> PROVIDED RECORDS
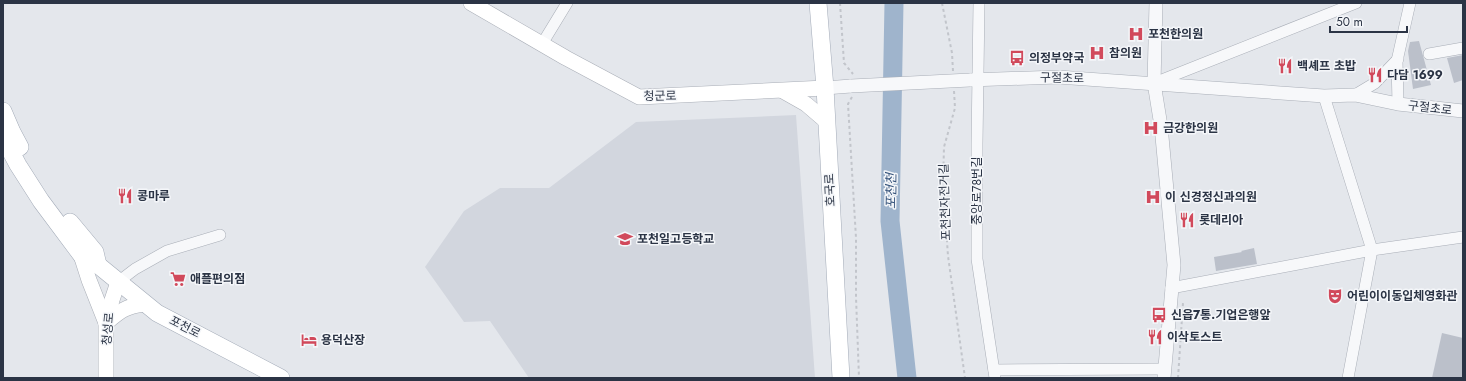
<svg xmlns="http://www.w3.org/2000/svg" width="1466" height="381" font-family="Jost,'Noto Sans KR',sans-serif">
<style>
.built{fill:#d2d6de}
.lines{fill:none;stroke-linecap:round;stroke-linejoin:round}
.river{stroke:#9fb4cc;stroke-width:19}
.building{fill:#bbc0ca}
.minor-casing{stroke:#a9aeb7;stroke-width:12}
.tertiary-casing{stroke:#a9aeb7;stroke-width:14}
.secondary-casing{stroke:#a9aeb7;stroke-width:16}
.primary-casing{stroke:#a3abb8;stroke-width:18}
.path{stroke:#c2c5cb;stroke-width:2;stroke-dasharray:3 3;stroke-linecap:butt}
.minor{stroke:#f7f8fa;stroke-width:11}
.tertiary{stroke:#f7f8fa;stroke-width:13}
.secondary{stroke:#fff;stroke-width:15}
.primary{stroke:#fff;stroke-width:17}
.tertiary-bridge-casing{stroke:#a9aeb7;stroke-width:14;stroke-linecap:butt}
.tertiary-bridge{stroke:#f7f8fa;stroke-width:13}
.labels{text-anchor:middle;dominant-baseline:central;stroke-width:3;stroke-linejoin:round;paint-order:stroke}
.poi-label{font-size:12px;font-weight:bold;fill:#2b3445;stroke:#f4f6f9;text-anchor:start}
.street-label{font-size:12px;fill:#2b3445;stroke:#f4f6f9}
.water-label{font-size:13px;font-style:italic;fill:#34527a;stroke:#f4f6f9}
</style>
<rect width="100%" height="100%" fill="#e4e7ec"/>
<path class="built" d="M 796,115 L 815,378 L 529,378 L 490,321 L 464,322 L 425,267 L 464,211 L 500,188 L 549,188 L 636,122 Z"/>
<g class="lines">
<path class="river" d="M 894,3 L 890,221 L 907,378"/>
</g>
<g class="building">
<path d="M 1419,41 L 1431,85 L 1413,89 L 1408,51 L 1410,42 Z"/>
<path d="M 1463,55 L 1463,80 L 1454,83 L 1447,58 Z"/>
<path d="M 1254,248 L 1257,264 L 1216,271 L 1214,257 L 1242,252 L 1241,251 Z"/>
<path d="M 1442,333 L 1463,338 L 1463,378 L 1432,378 Z"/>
</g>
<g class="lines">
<defs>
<g id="minor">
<path d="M 979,3 L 977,144 L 977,259 L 995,378"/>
<path d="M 542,44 L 567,3"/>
<path d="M 1429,54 L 1463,48"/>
<path d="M 1154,83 L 1356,3"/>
<path d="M 1355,95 L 1375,83 L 1398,59"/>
<path d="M 1324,96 L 1372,250 L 1348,378"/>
<path d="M 1398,104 L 1397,61 L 1410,3"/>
<path d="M 118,282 L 135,269 L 167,251 L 220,235"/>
<path d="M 1171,288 L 1372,250 L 1463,237"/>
<path d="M 994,370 L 1164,369"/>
</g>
<g id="tertiary">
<path d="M 1156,3 L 1154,83 L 1161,126 L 1174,265 L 1164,378"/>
<path d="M 970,80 L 1058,77 L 1324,96 L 1355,95 L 1398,104 L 1463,111"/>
<path d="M 825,88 L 851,86"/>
</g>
<g id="secondary">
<path d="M 471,3 L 566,58 L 639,97 L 825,88"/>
<path d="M 783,91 L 806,104 L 827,122"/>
<path d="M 81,255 L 89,280 L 106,323"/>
<path d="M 106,323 C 120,311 126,306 145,304"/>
<path d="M 106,378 L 106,323 L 112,300 L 118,282"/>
</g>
<g id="primary">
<path d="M 818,3 L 825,88 L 841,378"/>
<path d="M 3,111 L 12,132 L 20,147"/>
<path d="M 3,137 L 18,165 L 41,201 L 85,260 L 98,265 L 157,313 L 281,378"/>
<path d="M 70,222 L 95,252 L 98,265"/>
</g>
</defs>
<use href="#minor" class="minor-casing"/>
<use href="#tertiary" class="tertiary-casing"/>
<use href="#secondary" class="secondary-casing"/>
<use href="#primary" class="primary-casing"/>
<g class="path">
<path d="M 840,3 L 844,63 L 853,74"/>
<path d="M 942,3 L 952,53 L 953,71"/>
<path d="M 954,91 L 955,108 L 944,147 L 943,183 L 948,256 L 965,378"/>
<path d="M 852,97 L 848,104 L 856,238 L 856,297 L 859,378"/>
<path d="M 1178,378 L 1183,303"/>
</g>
<use href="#minor" class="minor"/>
<use href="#tertiary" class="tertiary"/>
<use href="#secondary" class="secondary"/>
<use href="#primary" class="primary"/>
<defs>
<path id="tertiary-bridge" d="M 851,86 L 970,80"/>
</defs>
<use href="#tertiary-bridge" class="tertiary-bridge-casing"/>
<use href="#tertiary-bridge" class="tertiary-bridge"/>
</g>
<defs>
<symbol id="hospital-bare" viewBox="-9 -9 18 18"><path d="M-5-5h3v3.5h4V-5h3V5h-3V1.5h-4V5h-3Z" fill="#d1495b" stroke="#f4f6f9" stroke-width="2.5" paint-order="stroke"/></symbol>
<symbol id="bus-bare" viewBox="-9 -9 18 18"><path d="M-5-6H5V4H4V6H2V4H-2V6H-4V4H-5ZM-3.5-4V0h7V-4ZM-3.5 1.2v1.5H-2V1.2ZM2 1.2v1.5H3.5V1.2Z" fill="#d1495b" stroke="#f4f6f9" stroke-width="2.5" paint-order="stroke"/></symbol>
<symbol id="restaurant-bare" viewBox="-9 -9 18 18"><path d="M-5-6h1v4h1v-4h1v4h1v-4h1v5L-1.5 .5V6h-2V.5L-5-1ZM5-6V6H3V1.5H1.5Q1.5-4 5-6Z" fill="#d1495b" stroke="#f4f6f9" stroke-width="2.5" paint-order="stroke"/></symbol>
<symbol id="school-bare" viewBox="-9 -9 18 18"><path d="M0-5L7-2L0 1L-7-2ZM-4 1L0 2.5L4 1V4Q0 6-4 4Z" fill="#d1495b" stroke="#f4f6f9" stroke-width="2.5" paint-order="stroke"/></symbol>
<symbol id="supermarket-bare" viewBox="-9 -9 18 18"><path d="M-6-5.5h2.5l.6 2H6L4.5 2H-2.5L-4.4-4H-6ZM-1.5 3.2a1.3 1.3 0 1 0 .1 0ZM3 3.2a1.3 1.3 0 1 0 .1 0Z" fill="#d1495b" stroke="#f4f6f9" stroke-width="2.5" paint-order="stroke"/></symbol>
<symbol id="theatre-bare" viewBox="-9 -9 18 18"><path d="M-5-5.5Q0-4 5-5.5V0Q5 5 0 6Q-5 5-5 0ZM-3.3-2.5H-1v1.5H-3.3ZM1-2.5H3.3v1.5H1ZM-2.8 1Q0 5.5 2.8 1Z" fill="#d1495b" stroke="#f4f6f9" stroke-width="2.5" paint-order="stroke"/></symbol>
<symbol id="hotel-bare" viewBox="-9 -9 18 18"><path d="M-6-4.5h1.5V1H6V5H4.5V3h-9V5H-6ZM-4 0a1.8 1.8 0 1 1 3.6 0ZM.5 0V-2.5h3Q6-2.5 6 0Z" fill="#d1495b" stroke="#f4f6f9" stroke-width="2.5" paint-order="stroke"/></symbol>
</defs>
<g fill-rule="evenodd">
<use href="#hospital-bare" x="1125" y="23" width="22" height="22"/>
<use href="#hospital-bare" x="1086" y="42" width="22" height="22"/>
<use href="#bus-bare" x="1006" y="47" width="22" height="22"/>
<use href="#restaurant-bare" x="1274" y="55" width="22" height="22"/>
<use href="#restaurant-bare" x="1364" y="64" width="22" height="22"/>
<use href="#hospital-bare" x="1140" y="117" width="22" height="22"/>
<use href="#restaurant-bare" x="114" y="185" width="22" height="22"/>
<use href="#hospital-bare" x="1142" y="186" width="22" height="22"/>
<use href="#restaurant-bare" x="1176" y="209" width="22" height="22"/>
<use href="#school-bare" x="614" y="228" width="22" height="22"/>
<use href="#supermarket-bare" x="167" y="268" width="22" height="22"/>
<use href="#theatre-bare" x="1324" y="285" width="22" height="22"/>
<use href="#bus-bare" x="1148" y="304" width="22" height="22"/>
<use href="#restaurant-bare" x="1144" y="326" width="22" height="22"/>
<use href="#hotel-bare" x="298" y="329" width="22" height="22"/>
</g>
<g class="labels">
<g class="poi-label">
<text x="1148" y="34">포천한의원</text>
<text x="1109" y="53">참의원</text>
<text x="1029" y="58">의정부약국</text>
<text x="1297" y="66">백셰프 초밥</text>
<text x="1387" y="75">다담 1699</text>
<text x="1163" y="128">금강한의원</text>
<text x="137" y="196">콩마루</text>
<text x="1165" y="197">이 신경정신과의원</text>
<text x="1199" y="220">롯데리아</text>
<text x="637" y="239">포천일고등학교</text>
<text x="190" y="279">애플편의점</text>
<text x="1347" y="296">어린이이동입체영화관</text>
<text x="1171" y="315">신읍7통.기업은행앞</text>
<text x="1167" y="337">이삭토스트</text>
<text x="321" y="340">용덕산장</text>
</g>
<g class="street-label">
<text transform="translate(1062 78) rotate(1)">구절초로</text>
<text transform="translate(660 96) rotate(-1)">청군로</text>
<text transform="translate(1430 108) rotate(7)">구절초로</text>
<text transform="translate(830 190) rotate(-93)">호국로</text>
<text transform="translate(977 191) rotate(-90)">중앙로78번길</text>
<text transform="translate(945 202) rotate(-92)">포천천자전거길</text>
<text transform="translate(185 327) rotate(27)">포천로</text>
<text transform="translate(108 329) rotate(-85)">청성로</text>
</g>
<g class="water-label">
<text transform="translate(891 191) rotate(-89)">포천천</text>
</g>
</g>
<rect width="1466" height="381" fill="none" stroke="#2b3445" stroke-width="8"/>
<path d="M1330 26v6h77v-6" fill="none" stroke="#2b3445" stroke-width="2"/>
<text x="1336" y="26" font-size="12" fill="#2b3445" stroke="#f4f6f9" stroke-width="3" paint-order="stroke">50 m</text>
</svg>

> EXERCISE BRIEF
Copy out all lines of the material containing the word "round".

> EXERCISE OUTPUT
.lines{fill:none;stroke-linecap:round;stroke-linejoin:round}
.labels{text-anchor:middle;dominant-baseline:central;stroke-width:3;stroke-linejoin:round;paint-order:stroke}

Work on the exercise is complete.